Malgré l'avènement des antibiotiques dans la même période, et en particulier de la pénicilline et des sulfamidés, l'espérance de vie des enfants atteints de mucoviscidose dépassait rarement 7 à 10 ans jusque dans les années 1970 : à ce titre, la mucoviscidose a longtemps été considérée comme la maladie génétique la plus létale. Mais ces 30 dernières années ont clairement changé le visage de la mucoviscidose : description physiopathologique au début des années 1980, découverte du gène responsable de la maladie en 1989, dépistage néonatal systématique, amélioration de la prise en charge (antibiotiques, insuffisance respiratoire, nutrition, etc.), meilleure organisation des soins et coordination dans des centres spécialisés, accès à la greffe et, maintenant, thérapie protéique… Autant de progrès qui ont permis d'augmenter l'espérance de vie des patients atteints de quasiment 40 ans ! Tout cela n'aurait clairement pas été possible sans les fonds levés notamment par le milieu associatif, initialement outre-Atlantique (Cystic Fibrosis Foundation), mais également en France (Vaincre la mucoviscidose et les Virades de l'espoir, Association Grégory Lemarchal, Mucoviscidose Innovation, etc.). Un bel exemple à poursuivre et à suivre…

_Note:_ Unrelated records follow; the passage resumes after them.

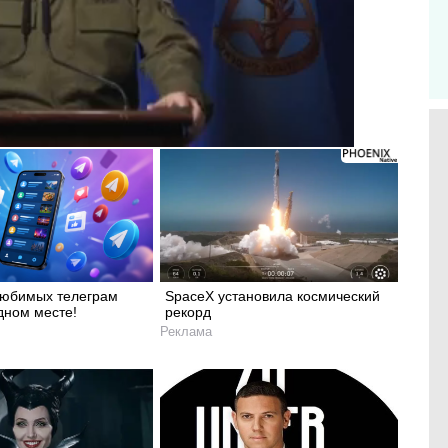
любимых телеграм
SpaceX установила космический
дном месте!
рекорд
Реклама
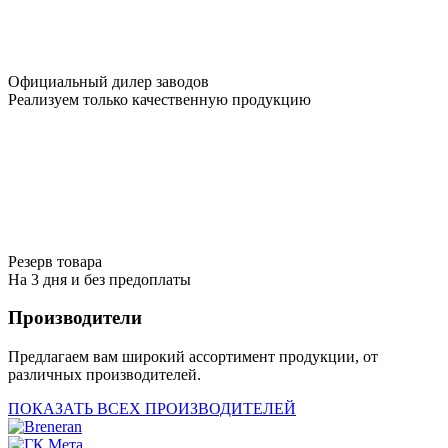
Официальный дилер заводов
Реализуем только качественную продукцию
Резерв товара
На 3 дня и без предоплаты
Производители
Предлагаем вам широкий ассортимент продукции, от
различных производителей.
ПОКАЗАТЬ ВСЕХ ПРОИЗВОДИТЕЛЕЙ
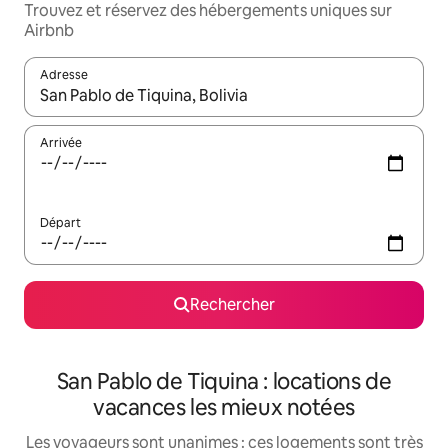
Trouvez et réservez des hébergements uniques sur
Airbnb
Adresse
Lorsque les résultats s'affichent, utilisez les flèches vers le hau
Arrivée
Départ
Rechercher
San Pablo de Tiquina : locations de
vacances les mieux notées
Les voyageurs sont unanimes : ces logements sont très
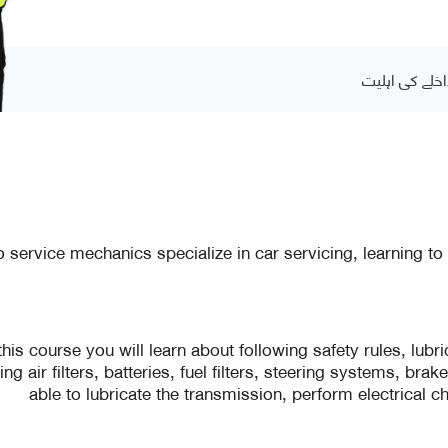
اخلے کی اہلیت
o service mechanics specialize in car servicing, learning to
 this course you will learn about following safety rules, lubr
ing air filters, batteries, fuel filters, steering systems, bra
able to lubricate the transmission, perform electrical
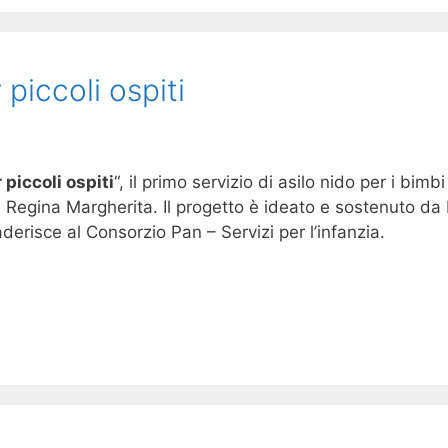
piccoli ospiti
piccoli ospiti
“, il primo servizio di asilo nido per i bimb
Regina Margherita. Il progetto è ideato e sostenuto da 
risce al Consorzio Pan – Servizi per l’infanzia.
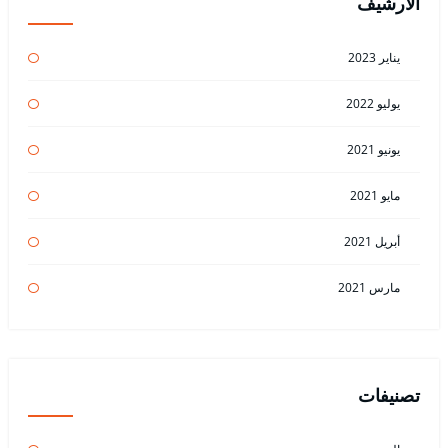
الأرشيف
يناير 2023
يوليو 2022
يونيو 2021
مايو 2021
أبريل 2021
مارس 2021
تصنيفات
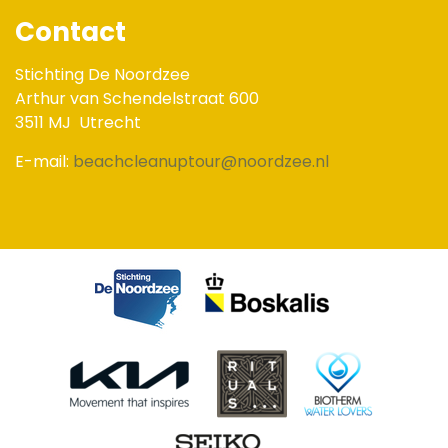
Contact
Stichting De Noordzee
Arthur van Schendelstraat 600
3511 MJ
Utrecht
E-mail:
beachcleanuptour@noordzee.nl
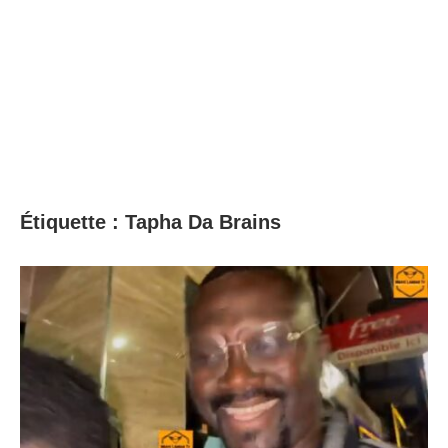
Étiquette :
Tapha Da Brains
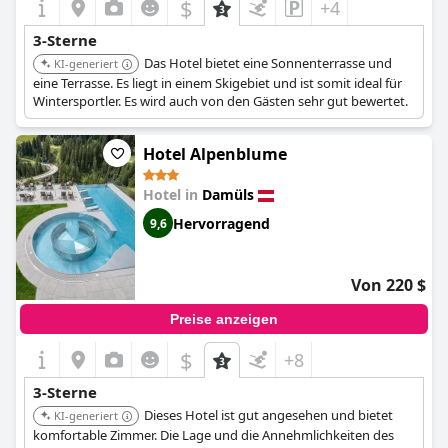
$
+4
3-Sterne
Das Hotel bietet eine Sonnenterrasse und
KI-generiert
eine Terrasse. Es liegt in einem Skigebiet und ist somit ideal für
Wintersportler. Es wird auch von den Gästen sehr gut bewertet.
Hotel Alpenblume
Hotel in
Damüls
Hervorragend
9,6
Von 220 $
Preise anzeigen
$
+8
3-Sterne
Dieses Hotel ist gut angesehen und bietet
KI-generiert
komfortable Zimmer. Die Lage und die Annehmlichkeiten des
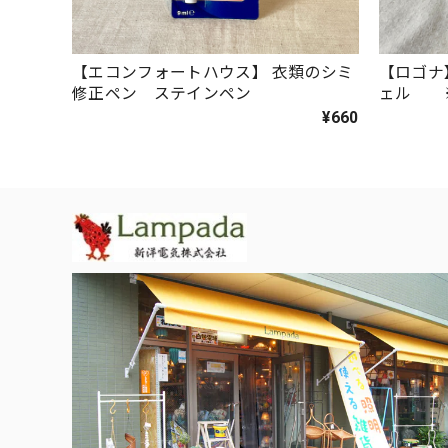
【エコンフォートハウス】 衣類のシミ
【ロゴナ
修正ペン ステインペン
ェル 
¥660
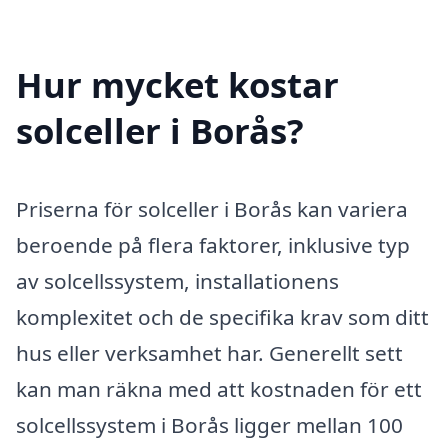
Hur mycket kostar
solceller i Borås?
Priserna för solceller i Borås kan variera
beroende på flera faktorer, inklusive typ
av solcellssystem, installationens
komplexitet och de specifika krav som ditt
hus eller verksamhet har. Generellt sett
kan man räkna med att kostnaden för ett
solcellssystem i Borås ligger mellan 100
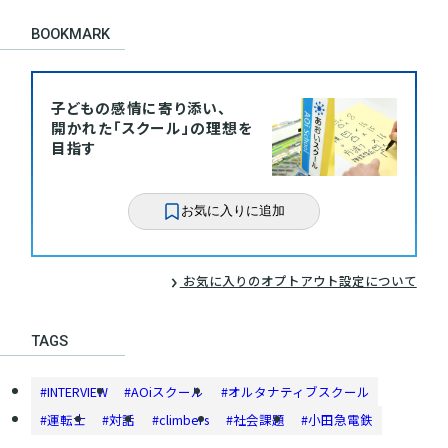
BOOKMARK
子どもの感情に寄り添い、
開かれた「スクール」の理想を
目指す
お気に入りに追加
お気に入りのオプトアウト設定について
TAGS
#INTERVIEW
#AOiスクール
#オルタナティブスクール
#運転士
#対話
#climbers
#社会課題
#小田急電鉄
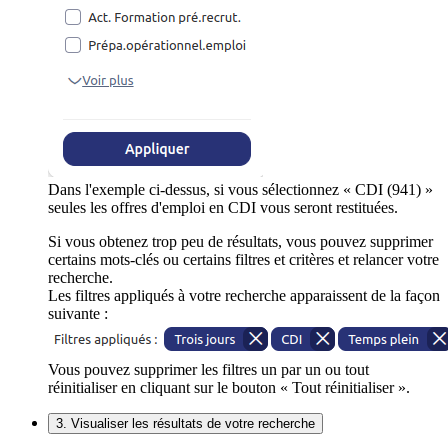
Dans l'exemple ci-dessus, si vous sélectionnez « CDI (941) »
seules les offres d'emploi en CDI vous seront restituées.
Si vous obtenez trop peu de résultats, vous pouvez supprimer
certains mots-clés ou certains filtres et critères et relancer votre
recherche.
Les filtres appliqués à votre recherche apparaissent de la façon
suivante :
Vous pouvez supprimer les filtres un par un ou tout
réinitialiser en cliquant sur le bouton « Tout réinitialiser ».
3. Visualiser les résultats de votre recherche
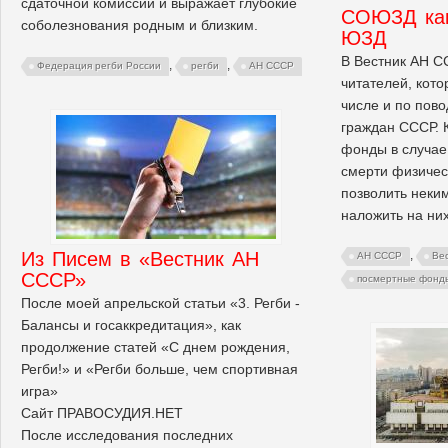
сдаточной комиссии и выражает глубокие
СОЮЗД как
соболезнования родным и близким.
ЮЗД
В Вестник АН С
,
,
Федерация регби России
регби
АН СССР
читателей, кот
числе и по пов
граждан СССР. 
фонды в случае
смерти физичес
позволить неки
наложить на ни
Из Писем в «Вестник АН
,
АН СССР
Ве
СССР»
посмертные фонд
После моей апрельской статьи «3. Регби -
Балансы и госаккредитация», как
продолжение статей «С днем рождения,
Регби!» и «Регби больше, чем спортивная
игра»
Сайт ПРАВОСУДИЯ.НЕТ
После исследования последних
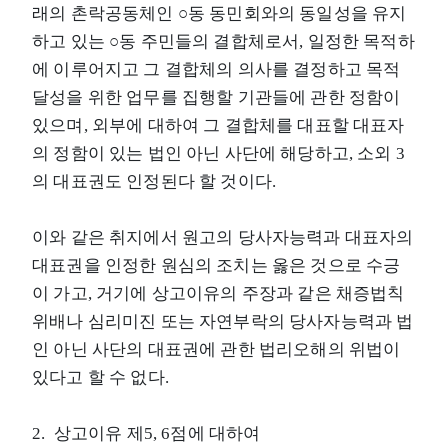
래의 촌락공동체인 ○동 동민회와의 동일성을 유지
하고 있는 ○동 주민들의 결합체로서, 일정한 목적하
에 이루어지고 그 결합체의 의사를 결정하고 목적
달성을 위한 업무를 집행할 기관들에 관한 정함이
있으며, 외부에 대하여 그 결합체를 대표할 대표자
의 정함이 있는 법인 아닌 사단에 해당하고, 소외 3
의 대표권도 인정된다 할 것이다.
이와 같은 취지에서 원고의 당사자능력과 대표자의
대표권을 인정한 원심의 조치는 옳은 것으로 수긍
이 가고, 거기에 상고이유의 주장과 같은 채증법칙
위배나 심리미진 또는 자연부락의 당사자능력과 법
인 아닌 사단의 대표권에 관한 법리오해의 위법이
있다고 할 수 없다.
2. 상고이유 제5, 6점에 대하여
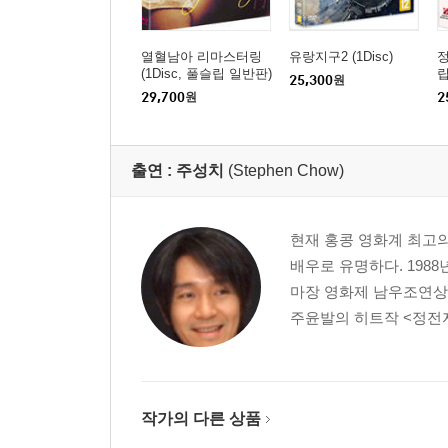
열혈남아 리마스터링
유랑지구2 (1Disc)
정
(1Disc, 풀슬립 일반판)
립
25,300
원
: 블루레이
29,700
원
2
출연 :
주성치
(Stephen Chow)
현재 홍콩 영화계 최고
배우로 유명하다. 198
마장 영화제 남우조연상
주윤발의 히트작 <정전자>
작가의 다른 상품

Il nous paraissait donc important de proposer à notre lectorat un dossier thématique entièrement consacré à la mucoviscidose, pour retranscrire son nouveau visage, et ainsi permettre de mieux appréhender les situations auxquelles nous serons confrontés dorénavant avec les patients. Le Dr Sylvie Leroy, coordonnatrice du centre de ressources et de compétence de la mucoviscidose (CRCM) du CHU de Nice, vous proposera dans un premier temps un focus sur la physio­pathologie de la mucoviscidose et sur les thérapies disponibles actuellement, et en particulier la thérapie protéique. Vous découvrirez ensuite les spécificités de la prise en charge nutritionnelle, avec l'équipe du Pr Isabelle Sermet, et celles de la prise en charge du diabète de la mucoviscidose, relatées par le Dr Helen Mosnier-Pudar, 2 équipes de renommée internationale dans la prise en charge de la mucoviscidose. Ce dossier se terminera par les aspects endocrines de la mucoviscidose : la croissance, mais surtout la gestion de la puberté. Car, finalement, cet aspect est resté probablement le plus oublié dans la prise en charge, et beaucoup de données erronées ont été véhiculées. L'équipe toulousaine de Catherine Pienkowski vous proposera une mise au point exhaustive, avec à l'appui des données particulièrement récentes issues de leur CRCM.

Bonne lecture à toutes et à tous ! Et, avec l'ensemble du comité de rédaction de Correspondances en Métabolismes, Hormones, Diabètes et Nutrition, nous vous souhaitons de très belles fêtes de fin d'année.


Liens d'intérêt

L’auteur déclare ne pas avoir de liens d’intérêts.